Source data
******************************
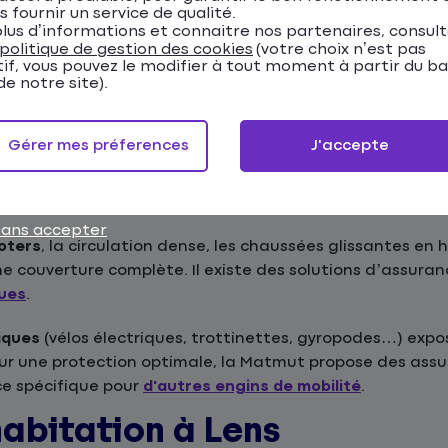
s fournir un service de qualité.
t comporte des risques spécifiques qu'il est importan
lus d’informations et connaitre nos partenaires, consul
politique de gestion des cookies
(votre choix n’est pas
tif, vous pouvez le modifier à tout moment à partir du b
e notre site).
nnement difficile et sinistres nécessitent une assurance
Gérer mes préferences
J'accepte
en choisir votre assurance auto.
sans accepter
oters
, la circulation dense, les chaussées glissantes en h
ne couverture complète. Il existe des solutions d’assura
ques
.
iques
(vélos électriques, trottinettes, gyropodes…) expo
Pour une protection optimale, la Matmut propose des a
ce spécifique pour
d'autres engins de mobilité
.
abitation à Lens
******************************
Produce an exact copy of the records above, leaving out the pictures.

s fournir un service de qualité.
t comporte des risques spécifiques qu'il est importan
lus d’informations et connaitre nos partenaires, consul
politique de gestion des cookies
(votre choix n’est pas
tif, vous pouvez le modifier à tout moment à partir du b
e notre site).
nnement difficile et sinistres nécessitent une assurance
Gérer mes préferences
J'accepte
en choisir votre assurance auto.
sans accepter
oters
, la circulation dense, les chaussées glissantes en h
ne couverture complète. Il existe des solutions d’assura
ques
.
iques
(vélos électriques, trottinettes, gyropodes…) expo
Pour une protection optimale, la Matmut propose des a
ce spécifique pour
d'autres engins de mobilité
.
abitation à Lens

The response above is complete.